Note: This article was first published on September 6, 2017 and is being republished on September 5, 2018, the one-year anniversary of Gauri Lankesh’s assassination.
“Be careful about what you post on social media. We live in dangerous times,” I told Gauri Lankesh last week. She replied saying “We can’t be so dead. It is human to express and react. What we feel impulsively is usually our most honest response.”
On Tuesday night, she was shot and killed in cold blood. The killing was not impulsive. It was well thought and carefully planned, like the murders in Maharashtra and Karnataka of the rationalists and thinkers Narendra Dabholkar, Govind Pansare and M.M. Kalburgi that she had herself condemned and protested.

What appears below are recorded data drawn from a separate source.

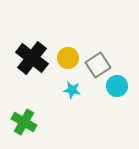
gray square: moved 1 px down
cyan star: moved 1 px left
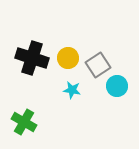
black cross: rotated 20 degrees counterclockwise
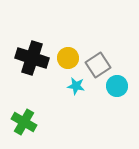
cyan star: moved 4 px right, 4 px up
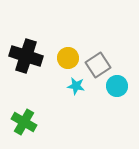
black cross: moved 6 px left, 2 px up
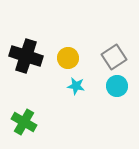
gray square: moved 16 px right, 8 px up
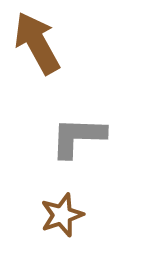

I grew up in a family of writers. My father, K. Marulasiddappa, and P. Lankesh, Gauri’s father, were colleagues and close friends. Lankesh was an English lecturer. My father taught Kannada.
We lived in the same neighbourhood. My mother often left me in the care of the Lankesh household. Whenever I argued with Gauri, she used to joke saying “Magane (child), I used to babysit you before you learned how to speak.”
But the best quality in Gauri was that one could always argue with her, dispute her and tell her she was wrong. And no matter how fierce our arguments, she respected our right to say what we did. We were close friends because we could disagree. It was a quality that she inherited from her father.
Gauri’s father was a firebrand writer and thinker. In 1980 he launched the Lankesh Patrike, a tabloid in black and white. It carried no advertisements. Lankesh believed that publications succumb to favouring rich corporations or powerful government officials and politicials because they sponsor ads that are a crucial to a newspaper’s survival. Lankesh believed this would kill journalistic integrity. He decided that Lankesh Patrike was to run purely on circulation.
It was a different era for the media in India. Print was powerful. Doordarshan television and All India Radio were state owned and broadcast sterile government versions of news. Print was the only independent space.
A socialist and rational thinker, Lankesh became a torchbearer for liberal thought. He exposed casteism and communalism where he saw it. He spotted and patronised rebellious and outspoken young thinkers like the scholar D.R. Nagaraj and the poet Siddalingaiah who went on to become important voices in Kannada culture and political thought. But he never groomed his children to step into his shoes.
Gauri Lankesh once said that she wanted to be a doctor. When that didn’t happen, she took to journalism. She started her career in the English press, working with reputed publications like the Times of India, Sunday and India Today, before her foray into electronic media with Eenaadu TV.
Her siblings Indrajit and Kavitha forayed into cinema. On January 24, 2000, P. Lankesh wrote his column for that week’s Lankesh Patrike and put the edition to bed. The next morning, he was dead. It was sudden and unexpected. He was no more but he left behind what was a respected and revered brand in journalism.
The siblings went to Mani, publisher of Sanje Vani and Dina Sudar, who was also publishing Lankesh Patrike and told him that they wanted to close their father’s tabloid. Gauri felt that her father did not groom his children to take over the tabloid. She did not think they were its “natural” heirs. To those close to her, she said “We can’t fit into his shoes.”
Mani is said to have chided them. He told them that they should give the tabloid a fighting chance.
Her brother Indrajit decided to continue the newspaper in his father’s name. Gauri started her own tabloid, naming it Gauri Lankesh Patrike. By the time she started it, she had already been a journalist for 16 years. The electronic side of the media was booming. The circulation of most Kannada tabloids was waning. She was embarking on a venture that was going to be financially downhill from day one.
Gauri held true to her father’s ideals. Her tabloid was vocal on secularism, the rights of Dalits, the downtrodden and women. And she kept her father’s firebrand nature alive in her writing. She minced no words while criticising right wing and caste-based politics. When social media became the in-thing, she was all over it. Her Facebook wall and Twitter handles reflect her fearless and frank view on various political issues. She wasn’t embarrassed about becoming emotional about people or ideas that she cherished. Last year, after hearing Kanhaiya Kumar’s speech, she invited him to Bangalore. She wrote on social media, calling him her son.
Gauri Lankesh has been trolled and called names. There are those who belittled her, saying she was just basking in her father’s glory. She has been called a naxal sympathiser, anti-national, anti-Hindu and a host of other names. But none of this could faze her.
Last week, I jokingly told her that she doesn’t understand social media and technology. She replied “Those who understand technology are silent. I will do what I can and I will say what I should. These intolerant voices find strength in our silence. Let them learn to argue using words instead of threats.”
Chaitanya K.M. is a film maker and theatre person.